→ **DIRECTIONS FOR THIS TASK**: Could you please retype exactly the lines from the start of the records below through the line that contains "## Constructs <a", both included, and leave out the pictures?

Records from a collection:
-- Opening Marker --
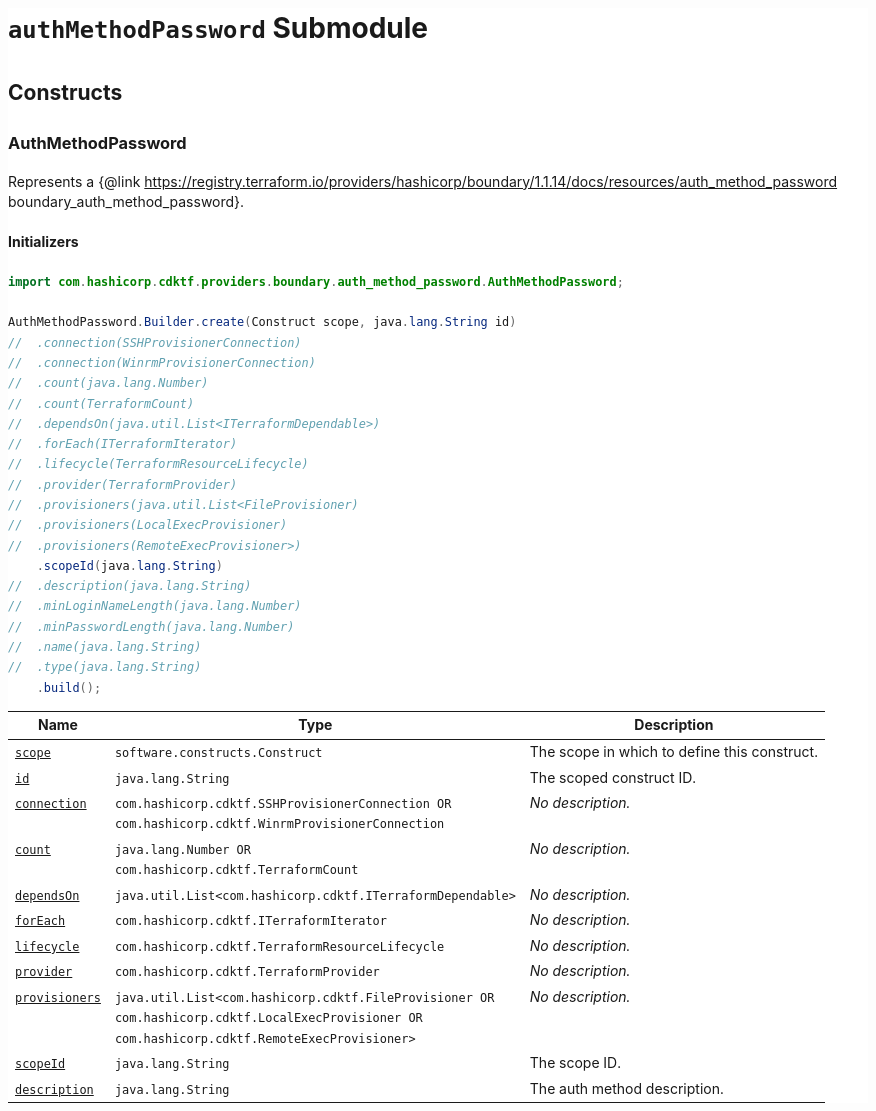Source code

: # `authMethodPassword` Submodule <a name="`authMethodPassword` Submodule" id="@cdktf/provider-boundary.authMethodPassword"></a>

## Constructs <a name="Constructs" id="Constructs"></a>

### AuthMethodPassword <a name="AuthMethodPassword" id="@cdktf/provider-boundary.authMethodPassword.AuthMethodPassword"></a>

Represents a {@link https://registry.terraform.io/providers/hashicorp/boundary/1.1.14/docs/resources/auth_method_password boundary_auth_method_password}.

#### Initializers <a name="Initializers" id="@cdktf/provider-boundary.authMethodPassword.AuthMethodPassword.Initializer"></a>

```java
import com.hashicorp.cdktf.providers.boundary.auth_method_password.AuthMethodPassword;

AuthMethodPassword.Builder.create(Construct scope, java.lang.String id)
//  .connection(SSHProvisionerConnection)
//  .connection(WinrmProvisionerConnection)
//  .count(java.lang.Number)
//  .count(TerraformCount)
//  .dependsOn(java.util.List<ITerraformDependable>)
//  .forEach(ITerraformIterator)
//  .lifecycle(TerraformResourceLifecycle)
//  .provider(TerraformProvider)
//  .provisioners(java.util.List<FileProvisioner)
//  .provisioners(LocalExecProvisioner)
//  .provisioners(RemoteExecProvisioner>)
    .scopeId(java.lang.String)
//  .description(java.lang.String)
//  .minLoginNameLength(java.lang.Number)
//  .minPasswordLength(java.lang.Number)
//  .name(java.lang.String)
//  .type(java.lang.String)
    .build();
```

| **Name** | **Type** | **Description** |
| --- | --- | --- |
| <code><a href="#@cdktf/provider-boundary.authMethodPassword.AuthMethodPassword.Initializer.parameter.scope">scope</a></code> | <code>software.constructs.Construct</code> | The scope in which to define this construct. |
| <code><a href="#@cdktf/provider-boundary.authMethodPassword.AuthMethodPassword.Initializer.parameter.id">id</a></code> | <code>java.lang.String</code> | The scoped construct ID. |
| <code><a href="#@cdktf/provider-boundary.authMethodPassword.AuthMethodPassword.Initializer.parameter.connection">connection</a></code> | <code>com.hashicorp.cdktf.SSHProvisionerConnection OR com.hashicorp.cdktf.WinrmProvisionerConnection</code> | *No description.* |
| <code><a href="#@cdktf/provider-boundary.authMethodPassword.AuthMethodPassword.Initializer.parameter.count">count</a></code> | <code>java.lang.Number OR com.hashicorp.cdktf.TerraformCount</code> | *No description.* |
| <code><a href="#@cdktf/provider-boundary.authMethodPassword.AuthMethodPassword.Initializer.parameter.dependsOn">dependsOn</a></code> | <code>java.util.List<com.hashicorp.cdktf.ITerraformDependable></code> | *No description.* |
| <code><a href="#@cdktf/provider-boundary.authMethodPassword.AuthMethodPassword.Initializer.parameter.forEach">forEach</a></code> | <code>com.hashicorp.cdktf.ITerraformIterator</code> | *No description.* |
| <code><a href="#@cdktf/provider-boundary.authMethodPassword.AuthMethodPassword.Initializer.parameter.lifecycle">lifecycle</a></code> | <code>com.hashicorp.cdktf.TerraformResourceLifecycle</code> | *No description.* |
| <code><a href="#@cdktf/provider-boundary.authMethodPassword.AuthMethodPassword.Initializer.parameter.provider">provider</a></code> | <code>com.hashicorp.cdktf.TerraformProvider</code> | *No description.* |
| <code><a href="#@cdktf/provider-boundary.authMethodPassword.AuthMethodPassword.Initializer.parameter.provisioners">provisioners</a></code> | <code>java.util.List<com.hashicorp.cdktf.FileProvisioner OR com.hashicorp.cdktf.LocalExecProvisioner OR com.hashicorp.cdktf.RemoteExecProvisioner></code> | *No description.* |
| <code><a href="#@cdktf/provider-boundary.authMethodPassword.AuthMethodPassword.Initializer.parameter.scopeId">scopeId</a></code> | <code>java.lang.String</code> | The scope ID. |
| <code><a href="#@cdktf/provider-boundary.authMethodPassword.AuthMethodPassword.Initializer.parameter.description">description</a></code> | <code>java.lang.String</code> | The auth method description. |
-- Closing Marker --
→ **REPLY TO THE TASK**:
Source code

: # `authMethodPassword` Submodule <a name="`authMethodPassword` Submodule" id="@cdktf/provider-boundary.authMethodPassword"></a>

## Constructs <a name="Constructs" id="Constructs"></a>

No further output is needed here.